Both Khan and DOJ Antitrust AAG Jonathan Kanter have lamented that their respective agencies suffer from staffing shortages and insufficient resources. Yet, they have the capacity to send personnel to Europe to assist with DMA implementation. Both things cannot be true at the same time. It is also unclear why staff need to physically travel to Europe given that Lina Khan works remotely full-time from New York City.
In reality, these taxpayer-funded trips to Europe will enable Khan’s staff to help undermine American businesses through foreign laws that unfairly discriminate against American companies. This will ultimately leave American consumers holding the bag.
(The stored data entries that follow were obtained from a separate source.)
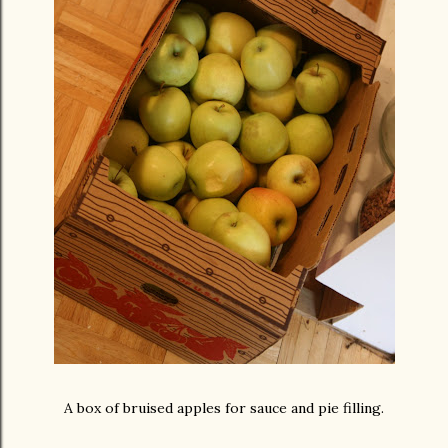
A box of bruised apples for sauce and pie filling.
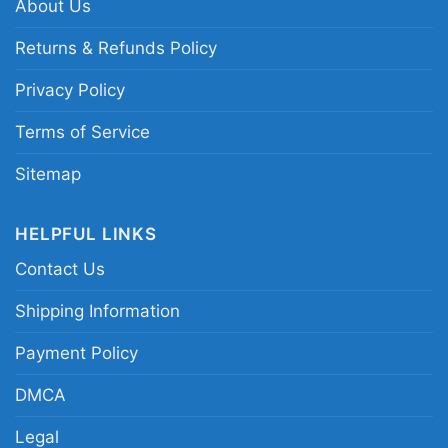
About Us
shirt; Texas Rangers Adolis Garcia tribute tee;
2023 ALCS MVP baseball graphic shirt; Texas
Returns & Refunds Policy
Rangers playoff hero fan shirt
Privacy Policy
Terms of Service
Sitemap
HELPFUL LINKS
Contact Us
Shipping Information
Payment Policy
DMCA
Legal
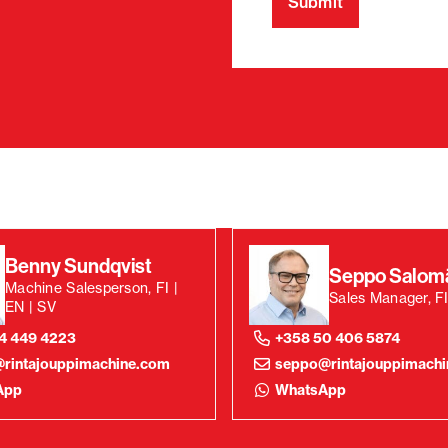
Benny Sundqvist
Seppo Salom
Machine Salesperson, FI |
Sales Manager, FI
EN | SV
4 449 4223
+358 50 406 5874
rintajouppimachine.com
seppo@rintajouppimach
App
WhatsApp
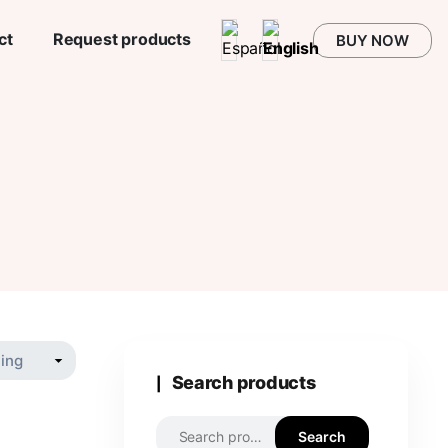
ct
Request products
BUY NOW
Search products
Search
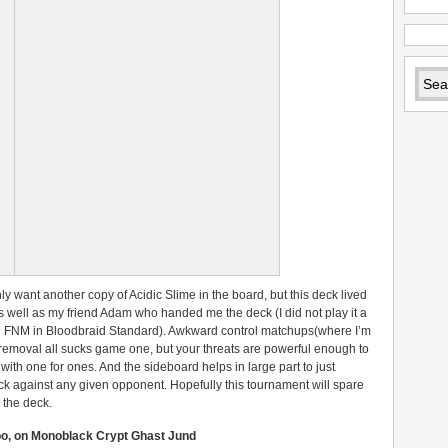
inly want another copy of Acidic Slime in the board, but this deck lived
as well as my friend Adam who handed me the deck (I did not play it a
n FNM in Bloodbraid Standard). Awkward control matchups(where I’m
 removal all sucks game one, but your threats are powerful enough to
ith one for ones. And the sideboard helps in large part to just
eck against any given opponent. Hopefully this tournament will spare
 the deck.
oo, on Monoblack Crypt Ghast Jund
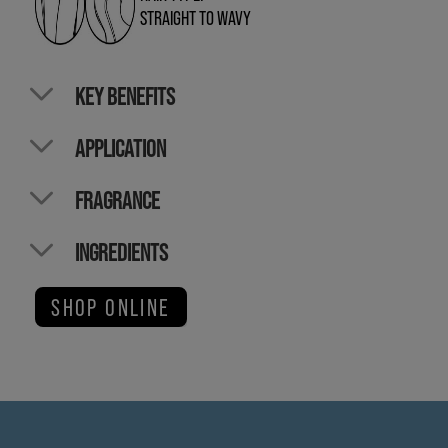
STRAIGHT TO WAVY
KEY BENEFITS
APPLICATION
FRAGRANCE
INGREDIENTS
SHOP ONLINE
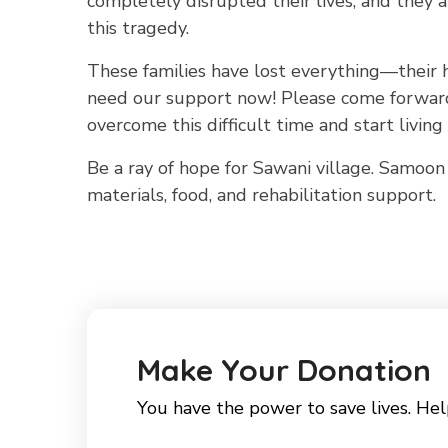
completely disrupted their lives, and they 
this tragedy.
These families have lost everything—their h
need our support now! Please come forward 
overcome this difficult time and start living 
Be a ray of hope for Sawani village. Samoon 
materials, food, and rehabilitation support.
Make Your Donation
You have the power to save lives. Hel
A CSIS study found that Digital Markets Act (DMA) and the Digital Services Act (DSA) “conservatively entail some $22 billion to $50 billion in new compliance and operational costs to U.S. digital services providers and force them to forego critical business opportunities, such as being able to leverage proprietary data to develop new goods and services or even to offer European firms bundled services.” The study also noted that “if U.S. digital services raised their costs on U.S. companies by just 5 percent due to EU regulation, U.S. companies could incur over $97 billion in new costs.”
These bills clearly discriminate against American businesses compared to their foreign counterparts. Such concerns have led to Senate Finance Committee Chair Ron Wyden (D-Ore.) and Ranking Member Mike Crapo (R-Idaho) sending a rare bipartisan letter to President Biden opposing these bills. Thus, our antitrust agencies are actively using their limited resources to help implement foreign laws that will cost American businesses and consumers more money, while having the audacity to ask for more money in taxpayer dollars to fund more of their wasteful activities.
Instead of rewarding the FTC and DOJ with more taxpayer dollars, Congress should ban them from spending resources on sending staff to Europe to implement laws that unfairly target American businesses and consumers.